=== Begin Enclosure ===
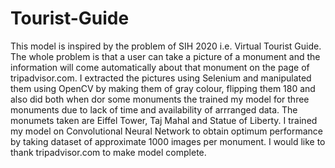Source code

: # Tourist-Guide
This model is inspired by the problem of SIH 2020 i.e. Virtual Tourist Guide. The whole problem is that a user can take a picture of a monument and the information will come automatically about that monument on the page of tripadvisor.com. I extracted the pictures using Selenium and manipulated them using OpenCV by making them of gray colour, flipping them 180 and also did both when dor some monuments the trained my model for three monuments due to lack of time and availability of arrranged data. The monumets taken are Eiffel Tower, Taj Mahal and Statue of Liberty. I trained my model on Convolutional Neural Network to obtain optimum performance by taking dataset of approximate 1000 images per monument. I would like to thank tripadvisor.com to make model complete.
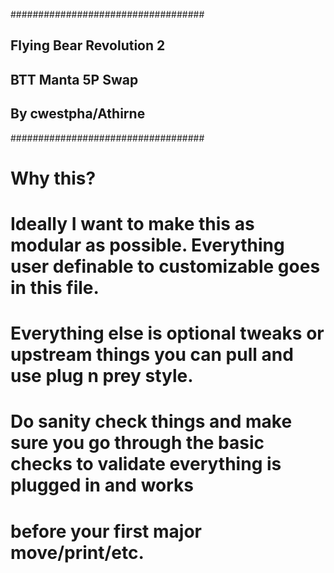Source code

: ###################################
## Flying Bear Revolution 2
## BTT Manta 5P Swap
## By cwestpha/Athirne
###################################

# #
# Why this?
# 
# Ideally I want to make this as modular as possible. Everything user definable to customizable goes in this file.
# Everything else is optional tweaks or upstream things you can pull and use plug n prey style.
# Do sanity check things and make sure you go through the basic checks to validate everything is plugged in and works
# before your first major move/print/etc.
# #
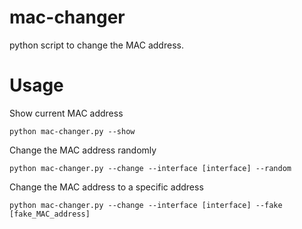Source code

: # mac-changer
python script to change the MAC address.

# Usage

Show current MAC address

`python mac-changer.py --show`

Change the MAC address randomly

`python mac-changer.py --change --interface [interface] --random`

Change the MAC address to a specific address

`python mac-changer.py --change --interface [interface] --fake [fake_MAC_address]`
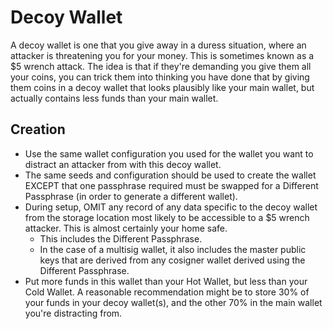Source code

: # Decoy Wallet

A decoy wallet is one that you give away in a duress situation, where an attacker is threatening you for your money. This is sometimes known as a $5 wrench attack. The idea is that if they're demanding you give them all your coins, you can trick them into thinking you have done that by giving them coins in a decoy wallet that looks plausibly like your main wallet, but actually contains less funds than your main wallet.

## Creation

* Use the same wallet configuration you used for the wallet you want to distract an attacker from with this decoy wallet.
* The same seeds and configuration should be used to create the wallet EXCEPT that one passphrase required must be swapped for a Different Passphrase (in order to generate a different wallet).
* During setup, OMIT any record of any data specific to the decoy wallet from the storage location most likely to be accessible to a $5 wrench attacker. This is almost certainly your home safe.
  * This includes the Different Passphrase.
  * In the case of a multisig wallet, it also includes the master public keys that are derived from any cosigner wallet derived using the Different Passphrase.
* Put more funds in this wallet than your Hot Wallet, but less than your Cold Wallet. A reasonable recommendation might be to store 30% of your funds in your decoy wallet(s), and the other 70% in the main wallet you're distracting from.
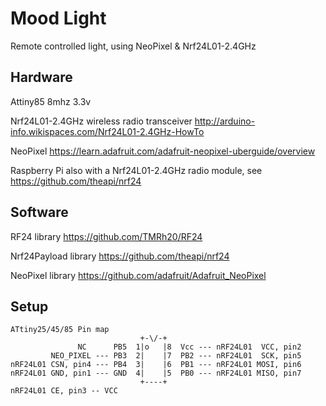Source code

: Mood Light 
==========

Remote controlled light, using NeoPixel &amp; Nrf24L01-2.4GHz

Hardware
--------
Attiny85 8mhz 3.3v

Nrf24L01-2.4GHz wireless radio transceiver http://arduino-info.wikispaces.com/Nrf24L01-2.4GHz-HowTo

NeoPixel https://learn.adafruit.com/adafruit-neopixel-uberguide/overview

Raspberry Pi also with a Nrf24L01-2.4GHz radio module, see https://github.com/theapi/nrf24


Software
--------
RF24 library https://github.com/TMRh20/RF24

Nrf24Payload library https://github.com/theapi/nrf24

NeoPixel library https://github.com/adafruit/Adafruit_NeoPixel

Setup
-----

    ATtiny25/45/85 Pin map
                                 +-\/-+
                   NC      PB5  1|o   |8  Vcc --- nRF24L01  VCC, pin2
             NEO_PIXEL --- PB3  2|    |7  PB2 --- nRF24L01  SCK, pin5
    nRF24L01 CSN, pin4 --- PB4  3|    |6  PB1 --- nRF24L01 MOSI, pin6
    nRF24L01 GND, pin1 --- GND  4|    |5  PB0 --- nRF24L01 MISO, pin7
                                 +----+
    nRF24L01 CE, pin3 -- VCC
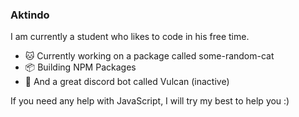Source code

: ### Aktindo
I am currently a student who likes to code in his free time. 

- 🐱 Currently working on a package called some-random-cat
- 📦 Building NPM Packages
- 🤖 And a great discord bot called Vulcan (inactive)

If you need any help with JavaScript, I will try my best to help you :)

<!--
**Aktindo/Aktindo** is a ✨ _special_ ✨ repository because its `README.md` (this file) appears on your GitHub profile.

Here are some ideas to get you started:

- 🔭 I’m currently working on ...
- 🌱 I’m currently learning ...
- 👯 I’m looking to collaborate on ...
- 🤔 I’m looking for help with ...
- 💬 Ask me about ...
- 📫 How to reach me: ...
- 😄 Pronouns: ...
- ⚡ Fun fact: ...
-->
=== End Enclosure ===
§ **What this task involves**:
Repeat the data verbatim, excluding all pictures.

§ **Your solution**:
Source code

: # Tourist-Guide
This model is inspired by the problem of SIH 2020 i.e. Virtual Tourist Guide. The whole problem is that a user can take a picture of a monument and the information will come automatically about that monument on the page of tripadvisor.com. I extracted the pictures using Selenium and manipulated them using OpenCV by making them of gray colour, flipping them 180 and also did both when dor some monuments the trained my model for three monuments due to lack of time and availability of arrranged data. The monumets taken are Eiffel Tower, Taj Mahal and Statue of Liberty. I trained my model on Convolutional Neural Network to obtain optimum performance by taking dataset of approximate 1000 images per monument. I would like to thank tripadvisor.com to make model complete.
Source code

: ###################################
## Flying Bear Revolution 2
## BTT Manta 5P Swap
## By cwestpha/Athirne
###################################

# #
# Why this?
# 
# Ideally I want to make this as modular as possible. Everything user definable to customizable goes in this file.
# Everything else is optional tweaks or upstream things you can pull and use plug n prey style.
# Do sanity check things and make sure you go through the basic checks to validate everything is plugged in and works
# before your first major move/print/etc.
# #
Source code

: # mac-changer
python script to change the MAC address.

# Usage

Show current MAC address

`python mac-changer.py --show`

Change the MAC address randomly

`python mac-changer.py --change --interface [interface] --random`

Change the MAC address to a specific address

`python mac-changer.py --change --interface [interface] --fake [fake_MAC_address]`
Source code

: # Decoy Wallet

A decoy wallet is one that you give away in a duress situation, where an attacker is threatening you for your money. This is sometimes known as a $5 wrench attack. The idea is that if they're demanding you give them all your coins, you can trick them into thinking you have done that by giving them coins in a decoy wallet that looks plausibly like your main wallet, but actually contains less funds than your main wallet.

## Creation

* Use the same wallet configuration you used for the wallet you want to distract an attacker from with this decoy wallet.
* The same seeds and configuration should be used to create the wallet EXCEPT that one passphrase required must be swapped for a Different Passphrase (in order to generate a different wallet).
* During setup, OMIT any record of any data specific to the decoy wallet from the storage location most likely to be accessible to a $5 wrench attacker. This is almost certainly your home safe.
  * This includes the Different Passphrase.
  * In the case of a multisig wallet, it also includes the master public keys that are derived from any cosigner wallet derived using the Different Passphrase.
* Put more funds in this wallet than your Hot Wallet, but less than your Cold Wallet. A reasonable recommendation might be to store 30% of your funds in your decoy wallet(s), and the other 70% in the main wallet you're distracting from.
Source code

: Mood Light 
==========

Remote controlled light, using NeoPixel &amp; Nrf24L01-2.4GHz

Hardware
--------
Attiny85 8mhz 3.3v

Nrf24L01-2.4GHz wireless radio transceiver http://arduino-info.wikispaces.com/Nrf24L01-2.4GHz-HowTo

NeoPixel https://learn.adafruit.com/adafruit-neopixel-uberguide/overview

Raspberry Pi also with a Nrf24L01-2.4GHz radio module, see https://github.com/theapi/nrf24


Software
--------
RF24 library https://github.com/TMRh20/RF24

Nrf24Payload library https://github.com/theapi/nrf24

NeoPixel library https://github.com/adafruit/Adafruit_NeoPixel

Setup
-----

    ATtiny25/45/85 Pin map
                                 +-\/-+
                   NC      PB5  1|o   |8  Vcc --- nRF24L01  VCC, pin2
             NEO_PIXEL --- PB3  2|    |7  PB2 --- nRF24L01  SCK, pin5
    nRF24L01 CSN, pin4 --- PB4  3|    |6  PB1 --- nRF24L01 MOSI, pin6
    nRF24L01 GND, pin1 --- GND  4|    |5  PB0 --- nRF24L01 MISO, pin7
                                 +----+
    nRF24L01 CE, pin3 -- VCC
Source code

: ### Aktindo
I am currently a student who likes to code in his free time. 

- 🐱 Currently working on a package called some-random-cat
- 📦 Building NPM Packages
- 🤖 And a great discord bot called Vulcan (inactive)

If you need any help with JavaScript, I will try my best to help you :)

<!--
**Aktindo/Aktindo** is a ✨ _special_ ✨ repository because its `README.md` (this file) appears on your GitHub profile.

Here are some ideas to get you started:

- 🔭 I’m currently working on ...
- 🌱 I’m currently learning ...
- 👯 I’m looking to collaborate on ...
- 🤔 I’m looking for help with ...
- 💬 Ask me about ...
- 📫 How to reach me: ...
- 😄 Pronouns: ...
- ⚡ Fun fact: ...
-->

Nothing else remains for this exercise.